Als meine Schwester geboren wurde, war es Nacht und tiefer Winter. Mutter war die Fruchtblase geplatzt, sie musste schnell in die Klinik. Ich war wach geworden, denn es gab eine helle Aufregung, weil wir eingeschneit waren. Vater musste erst noch den Weg frei schippen. Dann kam der Krankenwagen. Henriette war ganz schnell da. Mutter Gudula hatte schon bei mir mit einer in Mode gekommenen neuen Atemtechnik eine schmerzarme Geburt gehabt.

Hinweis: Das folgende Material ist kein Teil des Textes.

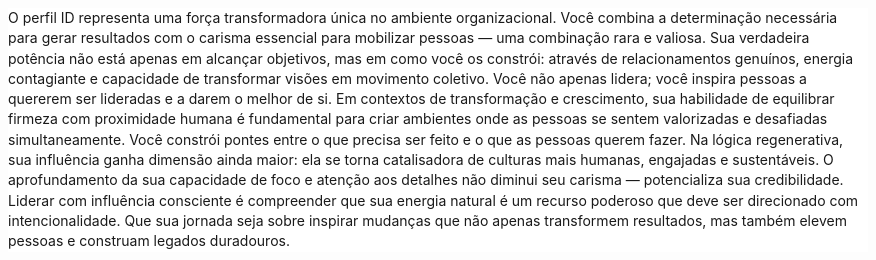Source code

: O perfil ID representa uma força transformadora única no ambiente organizacional. Você combina a determinação necessária para gerar resultados com o carisma essencial para mobilizar pessoas — uma combinação rara e valiosa. Sua verdadeira potência não está apenas em alcançar objetivos, mas em como você os constrói: através de relacionamentos genuínos, energia contagiante e capacidade de transformar visões em movimento coletivo. Você não apenas lidera; você inspira pessoas a quererem ser lideradas e a darem o melhor de si. Em contextos de transformação e crescimento, sua habilidade de equilibrar firmeza com proximidade humana é fundamental para criar ambientes onde as pessoas se sentem valorizadas e desafiadas simultaneamente. Você constrói pontes entre o que precisa ser feito e o que as pessoas querem fazer. Na lógica regenerativa, sua influência ganha dimensão ainda maior: ela se torna catalisadora de culturas mais humanas, engajadas e sustentáveis. O aprofundamento da sua capacidade de foco e atenção aos detalhes não diminui seu carisma — potencializa sua credibilidade. Liderar com influência consciente é compreender que sua energia natural é um recurso poderoso que deve ser direcionado com intencionalidade. Que sua jornada seja sobre inspirar mudanças que não apenas transformem resultados, mas também elevem pessoas e construam legados duradouros.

Es wird erzählt, dass ich nicht essen wollte. Erst als Henriette da war, kam der Futterneid und ich hätte auch gegessen. Ich erinnere mich an den Geschmack des Apfelbreis und an die Fläschchen. Sie standen noch viele Jahre im Küchenschrank. Nachdem Henriette geboren war, und Mutter nicht wusste, wo ihr der Kopf stand, kamen Oma und Opa nach H. So konnte Mutter weiter als Lehrerin arbeiten. Vormittags blieben wir Kinder bei Oma Emma und wenn Mutter aus der Schule kam, waren wir bei ihr. Mit den Nachbarkindern spielten wir oft stundenlang in unserem Zimmer. Wir hatten alles erdenkliche Spielzeug. Ich hatte einen Teddy, der brummte, und ein Schaukelpferd, das ich zum ersten Weihnachtsfest geschenkt bekam. Ich weiß noch, wie ich mit dem Schaukelpferd so richtig eigensinnig wurde und das Stubenmöbel rammte, so dass Schrammen blieben. Als ich ein dreiviertel Jahr alt war, sagte ich meine ersten Worte: „Teddy“ und „hüh“. Ich schlafe noch heute mit meinem Teddy, sonst kann ich nicht einschlafen. Gegenwärtig ist er in Rosis Puppen- und Teddyklinik, bekommt neue Tatzen und das Stroh wird nachgefüllt. Oma hatte viel Liebe für ihre Enkelkinder, war lustig und machte uns viele Geschenke. Opa wusste sehr viel. Er war auch Lehrer und brachte mir vor Schulbeginn das Alphabet in alten deutschen Druckbuchstaben bei. In der ersten Klasse war es etwas langweilig, da ich die Buchstaben schon kannte, doch zur Abiturzeit habe ich die „Buddenbrooks“ in alter deutscher Schrift gelesen. Mein erstes Klassenzimmer hatte noch Holzbänke mit schrägen Pulten.